C3G Is Upregulated in Hepatocarcinoma, Contributing to Tumor Growth and Progression and to HGF/MET Pathway Activation

Cancers (Basel). 2020 Aug 14;12(8):2282. doi: 10.3390/cancers12082282.


The complexity of hepatocellular carcinoma (HCC) challenges the identification of disease-relevant signals. C3G, a guanine nucleotide exchange factor for Rap and other Ras proteins, plays a dual role in cancer acting as either a tumor suppressor or promoter depending on tumor type and stage. The potential relevance of C3G upregulation in HCC patients suggested by database analysis remains unknown. We have explored C3G function in HCC and the underlying mechanisms using public patient data and in vitro and in vivo human and mouse HCC models. We found that C3G is highly expressed in progenitor cells and neonatal hepatocytes, whilst being down-regulated in adult hepatocytes and re-expressed in human HCC patients, mouse HCC models and HCC cell lines. Moreover, high C3G mRNA levels correlate with tumor progression and a lower patient survival rate. C3G expression appears to be tightly modulated within the HCC program, influencing distinct cell biological properties.

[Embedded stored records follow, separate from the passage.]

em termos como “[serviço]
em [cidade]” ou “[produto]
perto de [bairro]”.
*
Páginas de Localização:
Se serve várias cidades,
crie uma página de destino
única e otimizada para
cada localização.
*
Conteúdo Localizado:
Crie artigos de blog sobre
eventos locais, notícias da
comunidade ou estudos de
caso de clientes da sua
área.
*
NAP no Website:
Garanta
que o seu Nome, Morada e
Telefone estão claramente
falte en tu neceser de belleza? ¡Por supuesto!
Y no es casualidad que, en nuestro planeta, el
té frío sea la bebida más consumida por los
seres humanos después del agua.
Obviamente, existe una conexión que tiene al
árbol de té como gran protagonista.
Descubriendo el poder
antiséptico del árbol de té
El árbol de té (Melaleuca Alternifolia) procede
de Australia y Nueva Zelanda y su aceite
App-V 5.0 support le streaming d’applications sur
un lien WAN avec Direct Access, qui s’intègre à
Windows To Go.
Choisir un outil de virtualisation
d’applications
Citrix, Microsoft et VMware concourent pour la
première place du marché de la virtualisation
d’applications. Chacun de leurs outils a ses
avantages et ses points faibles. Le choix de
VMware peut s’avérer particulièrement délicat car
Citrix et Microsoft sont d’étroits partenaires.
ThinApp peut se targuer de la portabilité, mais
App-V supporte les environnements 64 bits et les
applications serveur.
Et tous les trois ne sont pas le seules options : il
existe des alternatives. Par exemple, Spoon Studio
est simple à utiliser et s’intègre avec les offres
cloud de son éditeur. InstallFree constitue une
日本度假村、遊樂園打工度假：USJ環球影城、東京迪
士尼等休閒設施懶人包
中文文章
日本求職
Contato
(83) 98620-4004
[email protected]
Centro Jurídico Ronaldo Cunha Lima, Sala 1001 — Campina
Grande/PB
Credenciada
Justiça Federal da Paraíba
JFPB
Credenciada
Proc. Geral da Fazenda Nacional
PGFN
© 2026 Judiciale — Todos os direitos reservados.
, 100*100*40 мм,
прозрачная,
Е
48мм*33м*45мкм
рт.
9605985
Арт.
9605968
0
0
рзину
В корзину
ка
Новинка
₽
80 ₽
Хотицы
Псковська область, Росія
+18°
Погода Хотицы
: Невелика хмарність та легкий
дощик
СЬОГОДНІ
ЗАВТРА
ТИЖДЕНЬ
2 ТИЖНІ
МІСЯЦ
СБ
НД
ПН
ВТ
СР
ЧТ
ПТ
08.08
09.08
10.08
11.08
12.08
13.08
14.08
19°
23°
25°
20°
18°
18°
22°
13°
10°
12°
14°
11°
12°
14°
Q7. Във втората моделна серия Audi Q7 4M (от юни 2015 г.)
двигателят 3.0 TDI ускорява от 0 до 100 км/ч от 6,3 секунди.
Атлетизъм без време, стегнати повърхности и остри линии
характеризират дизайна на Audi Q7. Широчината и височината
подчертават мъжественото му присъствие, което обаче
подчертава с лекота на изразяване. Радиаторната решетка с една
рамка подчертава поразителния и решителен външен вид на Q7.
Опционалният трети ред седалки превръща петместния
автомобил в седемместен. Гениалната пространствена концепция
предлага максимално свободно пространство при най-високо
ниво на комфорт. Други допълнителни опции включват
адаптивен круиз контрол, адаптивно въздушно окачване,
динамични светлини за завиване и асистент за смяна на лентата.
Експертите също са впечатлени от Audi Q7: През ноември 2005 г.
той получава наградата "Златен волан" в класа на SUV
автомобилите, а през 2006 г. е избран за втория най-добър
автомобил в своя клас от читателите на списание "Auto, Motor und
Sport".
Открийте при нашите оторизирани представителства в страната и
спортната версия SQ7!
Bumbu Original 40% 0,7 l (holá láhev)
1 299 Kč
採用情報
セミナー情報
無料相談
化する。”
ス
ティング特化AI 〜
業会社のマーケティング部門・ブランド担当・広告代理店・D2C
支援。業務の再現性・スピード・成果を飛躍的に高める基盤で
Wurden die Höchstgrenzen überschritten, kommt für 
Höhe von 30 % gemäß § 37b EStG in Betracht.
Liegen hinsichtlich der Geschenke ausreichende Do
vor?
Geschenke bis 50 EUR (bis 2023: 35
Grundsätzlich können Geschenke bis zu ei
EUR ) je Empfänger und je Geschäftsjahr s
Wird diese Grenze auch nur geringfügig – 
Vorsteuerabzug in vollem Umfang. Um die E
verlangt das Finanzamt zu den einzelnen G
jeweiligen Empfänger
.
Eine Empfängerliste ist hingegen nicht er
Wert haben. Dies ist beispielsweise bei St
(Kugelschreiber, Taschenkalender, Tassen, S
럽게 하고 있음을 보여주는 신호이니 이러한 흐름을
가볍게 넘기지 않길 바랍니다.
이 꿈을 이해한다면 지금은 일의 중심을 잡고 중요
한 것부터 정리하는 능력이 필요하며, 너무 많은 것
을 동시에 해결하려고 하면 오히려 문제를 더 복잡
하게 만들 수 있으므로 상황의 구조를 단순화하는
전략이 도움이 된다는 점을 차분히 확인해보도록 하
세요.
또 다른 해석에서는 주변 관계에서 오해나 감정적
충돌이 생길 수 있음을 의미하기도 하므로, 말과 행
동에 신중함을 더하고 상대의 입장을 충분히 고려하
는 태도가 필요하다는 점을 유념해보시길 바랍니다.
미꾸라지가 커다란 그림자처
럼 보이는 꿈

Hence, high C3G expression levels are necessary for cell tumorigenic properties, as illustrated by reduced colony formation in anchorage-dependent and -independent growth assays induced by permanent C3G silencing using shRNAs. Additionally, we demonstrate that C3G down-regulation interferes with primary HCC tumor formation in xenograft assays, increasing apoptosis and decreasing proliferation. In vitro assays also revealed that C3G down-regulation enhances the pro-migratory, invasive and metastatic properties of HCC cells through an epithelial-mesenchymal switch that favors the acquisition of a more mesenchymal phenotype. Consistently, a low C3G expression in HCC cells correlates with lung metastasis formation in mice. However, the subsequent restoration of C3G levels is associated with metastatic growth. Mechanistically, C3G down-regulation severely impairs HGF/MET signaling activation in HCC cells. Collectively, our results indicate that C3G is a key player in HCC. C3G promotes tumor growth and progression, and the modulation of its levels is essential to ensure distinct biological features of HCC cells throughout the oncogenic program. Furthermore, C3G requirement for HGF/MET signaling full activation provides mechanistic data on how it works, pointing out the relevance of assessing whether high C3G levels could identify HCC responders to MET inhibitors.

Keywords: C3G; MET; cancer; cell signaling; hepatocarcinoma.